Hunter's lawyer argued the death was assisted suicide because Mrs Hunter was suffering and she asked him to do it.
Three judges at the district court in Paphos on Friday found him not guilty of murder but guilty of manslaughter.
He hugged his legal team and told the BBC he was "happy and elated" after the verdict was given.
His lawyer Michael Polak, from Justice Abroad, said the verdict meant there was a "very good chance" his client would receive a suspended sentence and be able to return to the UK to live with his daughter.
"This wasn't a pre-planned act," Mr Polak said. "He acted on the spur of the moment because she was in so much pain and kept asking him to help end her life."
A plea deal, which would have seen Hunter admit manslaughter, was initially agreed with prosecutors but the murder trial was held after the Cypriot authorities made a legal U-turn.
In May, Hunter told the court his wife begged him for five or six weeks to end her suffering.
He broke down in tears as he told the trial he would "never in a million years" have taken her life unless she had asked him to.
"She wasn't just my wife, she was my best friend," he said, adding her pleas became more intense each day.
He eventually relented and suffocated her after she became "hysterical", he said, adding: "I was hoping she would change her mind.

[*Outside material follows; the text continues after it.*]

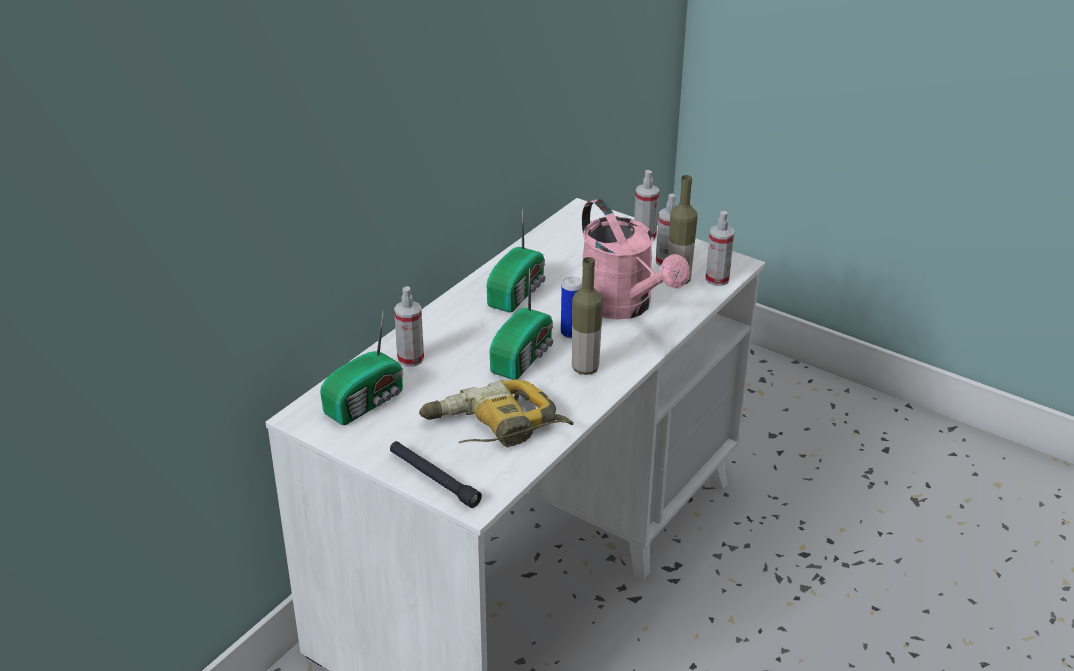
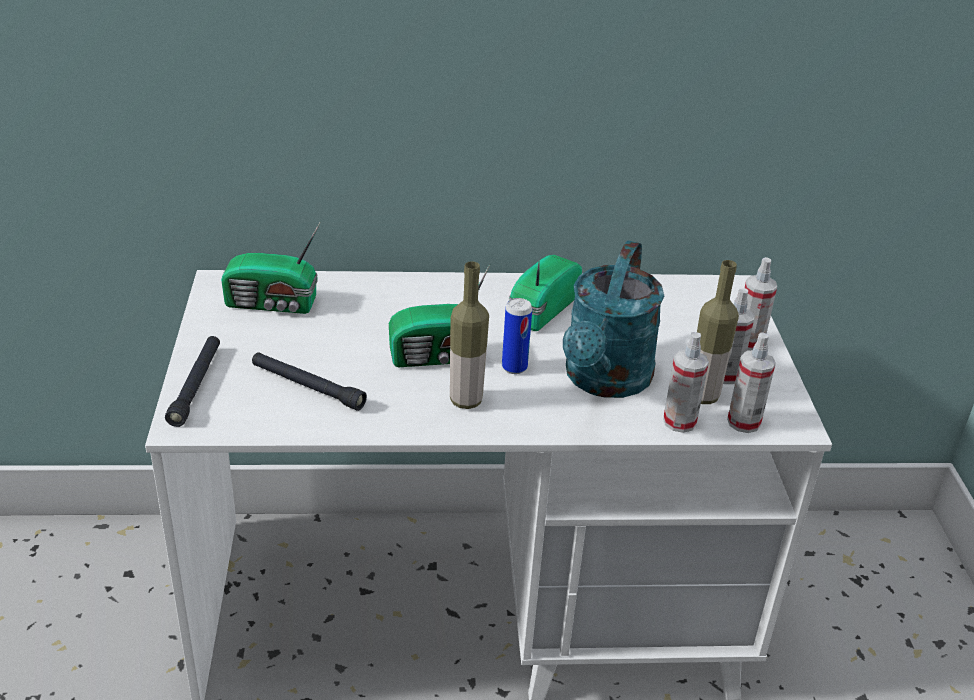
camera: 50 degrees right, 0 degrees up
spray bottle [394,286,424,367] -> spray bottle moved to [663,332,709,433]
power drill [419,379,574,447] -> black flashlight [252,352,367,411]
radio [487,208,545,313] -> radio turned 135 degrees clockwise [509,255,582,331]
pink watering can [582,199,690,320] -> turquoise watering can [563,240,664,398]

I loved her so much."
He then tried and failed to take his own life, the court heard.
Hunter told reporters his time in a Cypriot prison was "nothing" compared to the last six months of his wife's life.
Speaking in June 2022, the couple's daughter, Lesley Cawthorne, told the BBC her mother had been "in absolute agony" in her final months.
Barry Kent, a friend of Hunter's who has raised thousands of pounds from people in Ashington to help fund legal costs, was in court when the verdict was delivered and he was said he was "relieved".